**PASSAGE TO READ:**
::::::
For the second time in two weeks, Greece's powerful trade unions and strikers paralyzed the country.
Public transport links were almost completely shut down, flights in and out Athens canceled, offices closed and even famous archeological sites such as the Acropolis closed to tourists.
Reporter Anthee Carassava spoke to VOA from the protest marches in central Athens and described the scene.
"I am in the center of Athens, in the business part of town where by some accounts more than 30,000 wage earners, laborers have taken to the streets to voice their discontent, to chant slogans against the government and measures that is has taken," said Carassava.
Scuffles were reported on the fringes of the protests, with police firing tear gas at demonstrators. Police say the clashes broke out when rock-throwing youths tried to storm a building near parliament.
The Greek economy is in crisis with a spiraling public debt of nearly 13 percent - more than four times higher than allowed under the rules of the eurozone, to which Greece belongs. The government is under pressure to bring its debt and spending under control and has been warned by its EU partners further austerity measures may be needed if the current proposed cutbacks are not sufficient.
The government's austerity measures include freezing public sector salaries, raising the average retirement age by 2015, raising taxes on gasoline, alcohol and tobacco and cracking down on tax evaders.
Some of those measures have people upset, says reporter Carassava.
"The overriding complaint that I am hearing here, having spoken to several of these protesters is not that they are against the government taking austerity measures, but the injustice of the working class having to endure the majority of these measures," said Carassava.
::::::
**GIVEN DATA:**
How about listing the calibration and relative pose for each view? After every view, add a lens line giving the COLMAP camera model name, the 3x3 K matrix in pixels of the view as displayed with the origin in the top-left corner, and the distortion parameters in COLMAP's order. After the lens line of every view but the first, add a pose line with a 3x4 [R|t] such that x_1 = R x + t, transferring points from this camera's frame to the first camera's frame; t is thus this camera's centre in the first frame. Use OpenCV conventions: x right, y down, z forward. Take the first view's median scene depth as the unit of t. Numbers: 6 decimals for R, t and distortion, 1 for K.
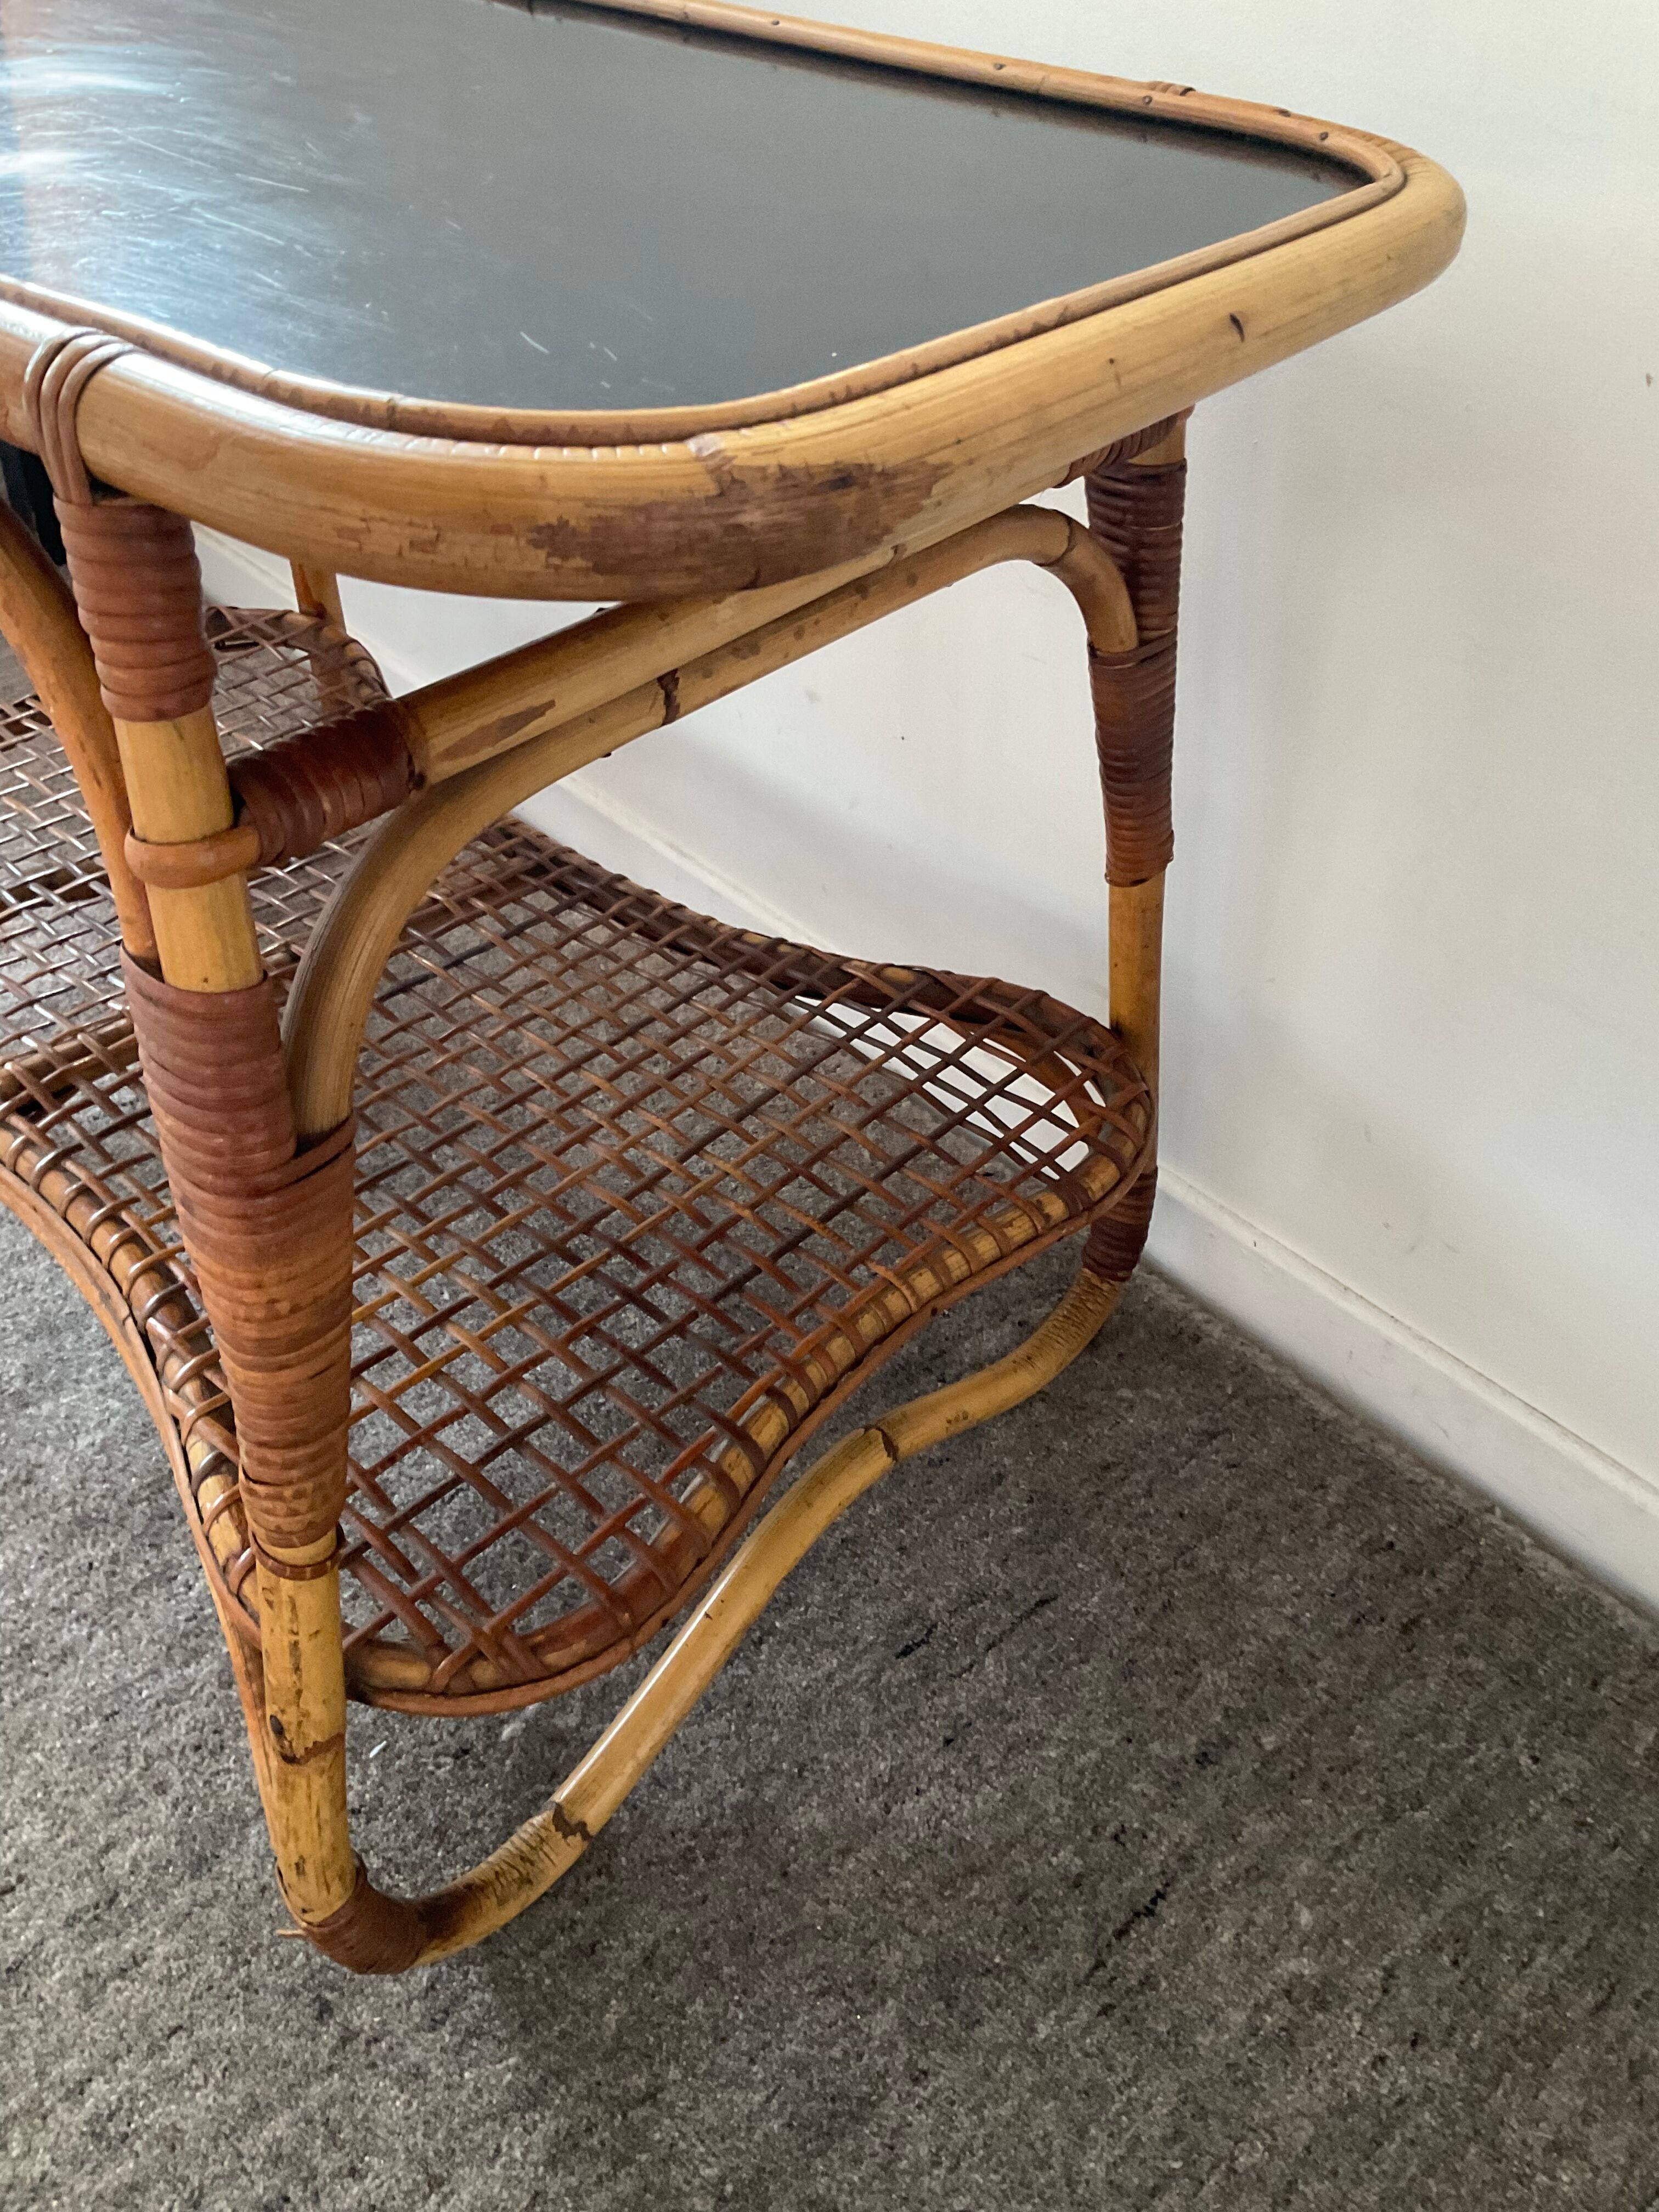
::::::
**ACTIONS TO TAKE:**
1. Return the stretch of the report on the Greek strikes from "Public transport links" through "described the scene.", word for word.
2. In the report on the Greek strikes, recast the paragraph beginning "The government's austerity measures include" as a bulleted list that keeps each measure.

**TASK-BY-TASK OUTPUTS:**
1.
Public transport links were almost completely shut down, flights in and out Athens canceled, offices closed and even famous archeological sites such as the Acropolis closed to tourists.
Reporter Anthee Carassava spoke to VOA from the protest marches in central Athens and described the scene.

2.
The government's austerity measures:
- Freezing public sector salaries
- Raising the average retirement age by 2015
- Raising taxes on gasoline, alcohol and tobacco
- Cracking down on tax evaders